> **Records excerpted from a collection**:
*** Block opens ***

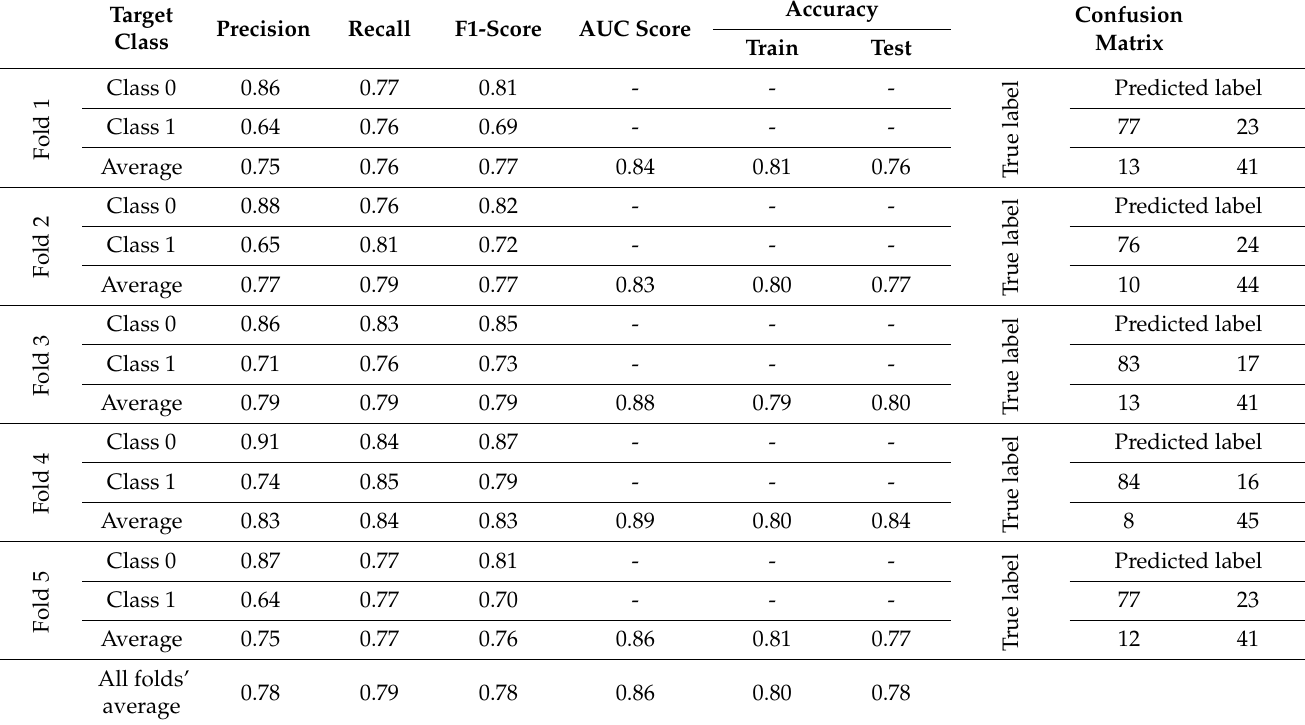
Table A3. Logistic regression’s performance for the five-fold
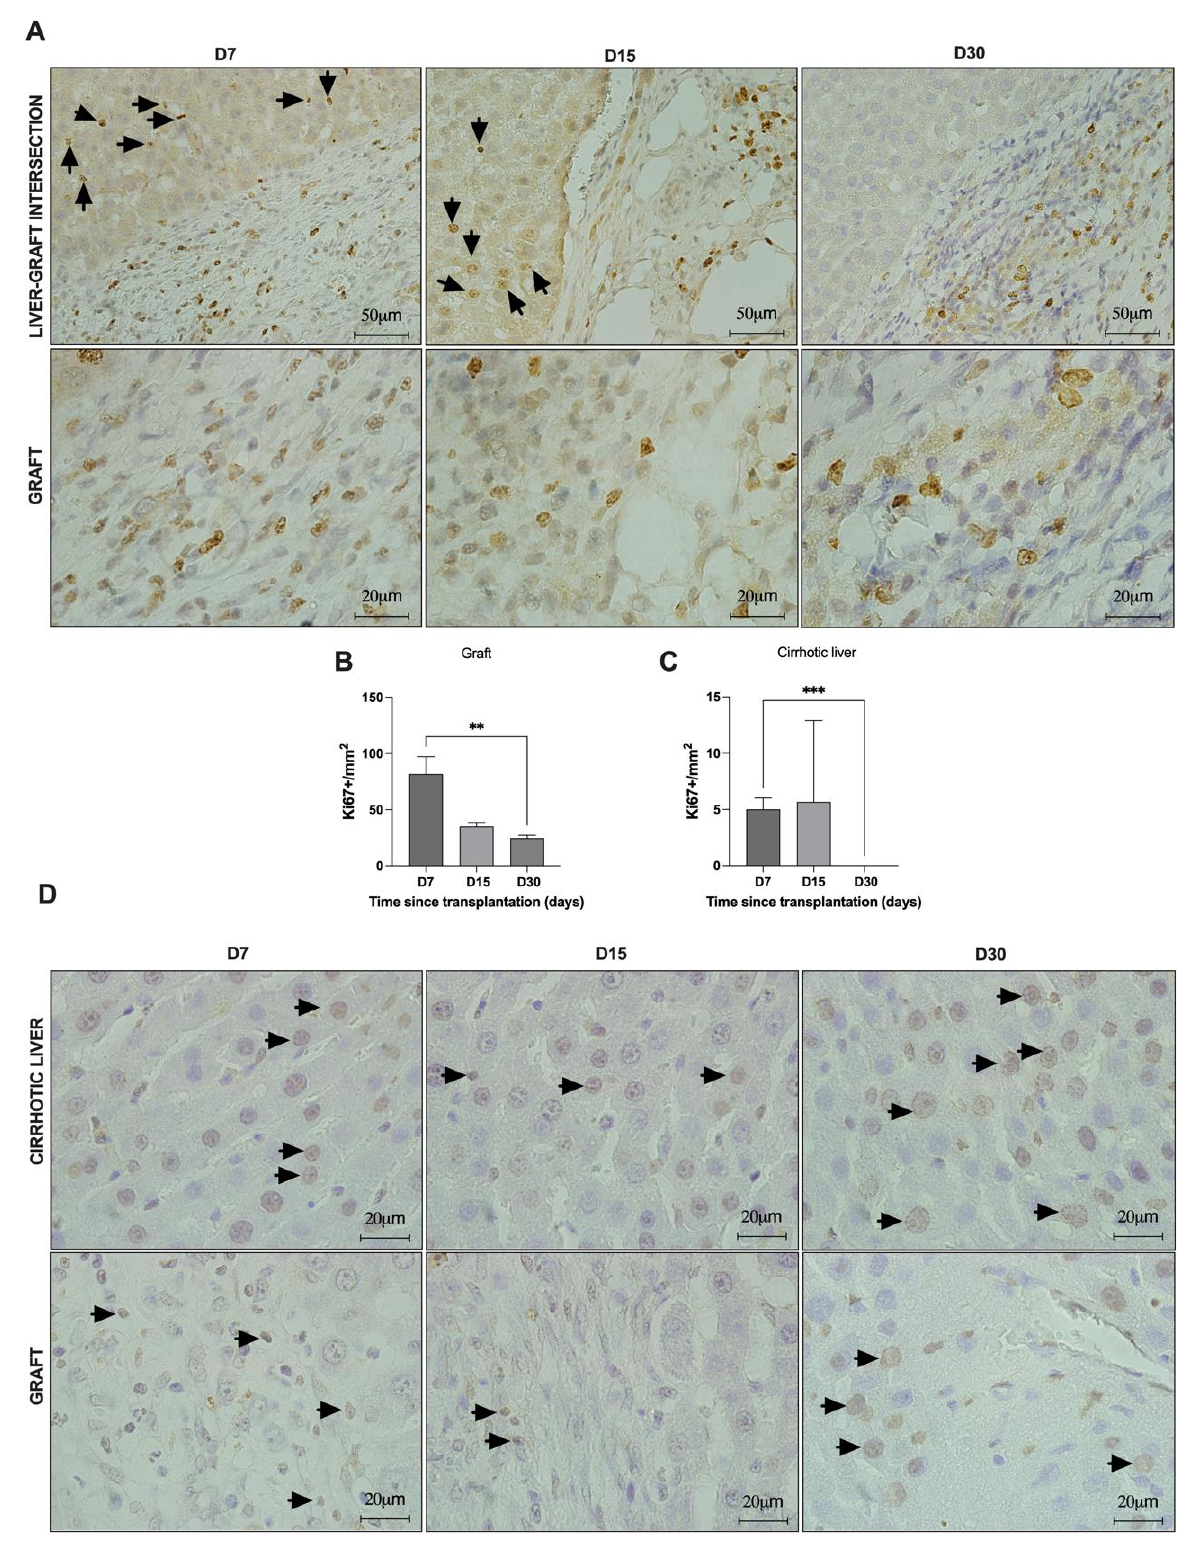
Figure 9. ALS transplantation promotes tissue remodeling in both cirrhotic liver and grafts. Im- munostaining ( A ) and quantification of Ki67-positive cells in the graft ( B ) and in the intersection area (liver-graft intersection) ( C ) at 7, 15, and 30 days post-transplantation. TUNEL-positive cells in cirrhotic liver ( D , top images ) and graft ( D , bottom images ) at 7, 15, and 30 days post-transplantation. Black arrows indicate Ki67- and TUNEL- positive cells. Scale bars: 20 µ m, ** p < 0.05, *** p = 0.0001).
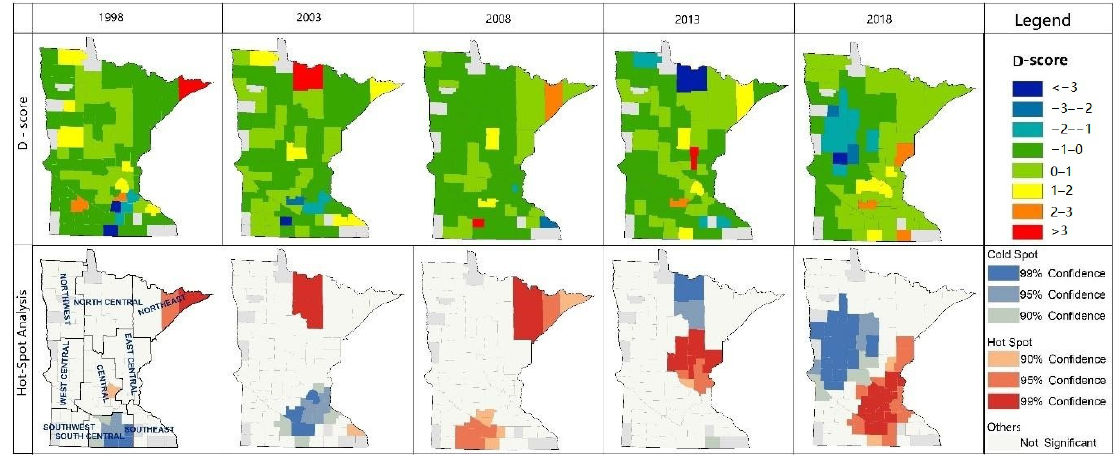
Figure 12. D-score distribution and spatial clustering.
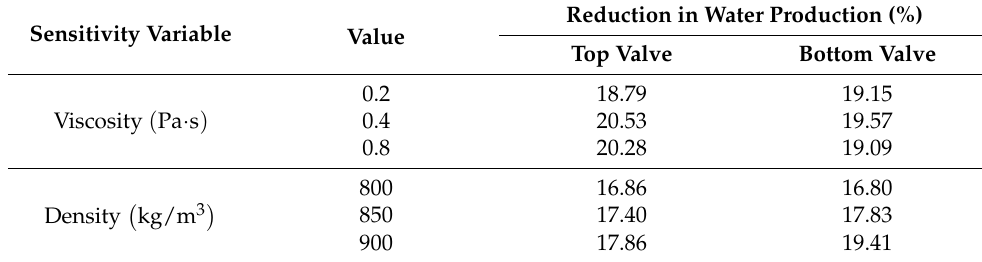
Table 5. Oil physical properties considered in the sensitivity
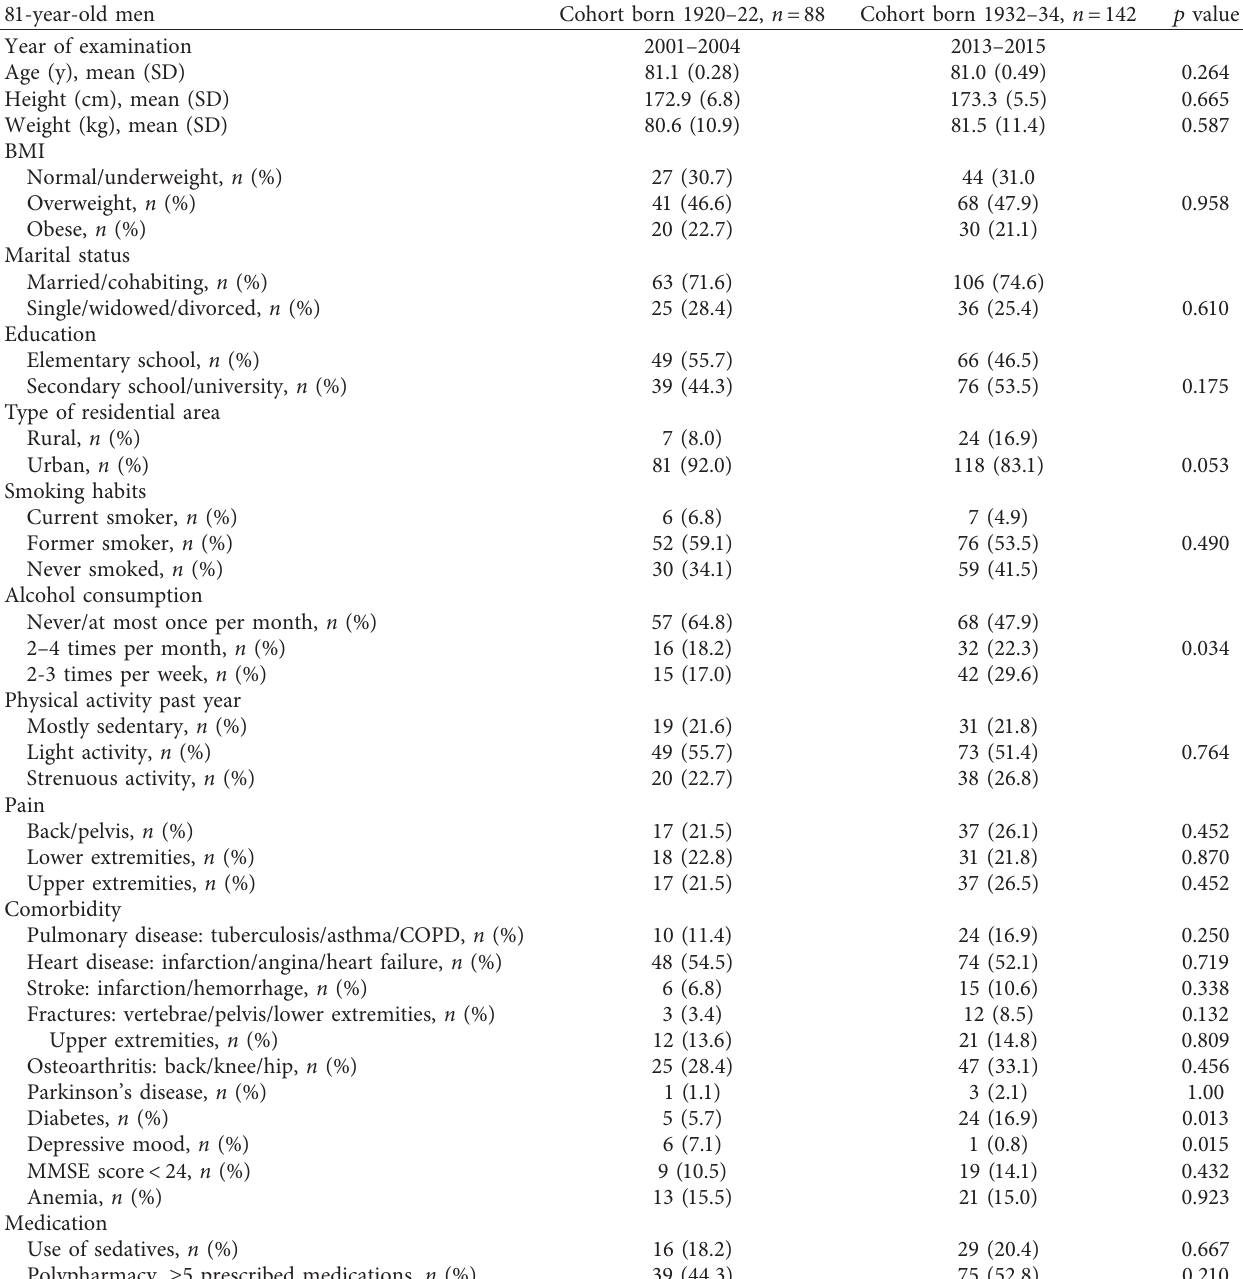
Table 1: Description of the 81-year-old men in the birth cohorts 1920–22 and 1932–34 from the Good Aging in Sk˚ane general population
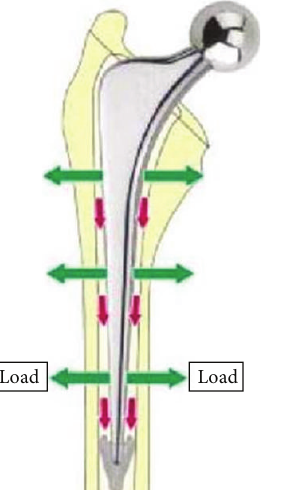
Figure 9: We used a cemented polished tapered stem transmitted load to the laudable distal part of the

*** Block closes ***

From the first line to the last, repeat the records above exactly, leaving out the pictures.

> **Answer for the task**:
Table A3. Logistic regression’s performance for the five-fold
Figure 9. ALS transplantation promotes tissue remodeling in both cirrhotic liver and grafts. Im- munostaining ( A ) and quantification of Ki67-positive cells in the graft ( B ) and in the intersection area (liver-graft intersection) ( C ) at 7, 15, and 30 days post-transplantation. TUNEL-positive cells in cirrhotic liver ( D , top images ) and graft ( D , bottom images ) at 7, 15, and 30 days post-transplantation. Black arrows indicate Ki67- and TUNEL- positive cells. Scale bars: 20 µ m, ** p < 0.05, *** p = 0.0001).
Figure 12. D-score distribution and spatial clustering.
Table 5. Oil physical properties considered in the sensitivity
Table 1: Description of the 81-year-old men in the birth cohorts 1920–22 and 1932–34 from the Good Aging in Sk˚ane general population
Figure 9: We used a cemented polished tapered stem transmitted load to the laudable distal part of the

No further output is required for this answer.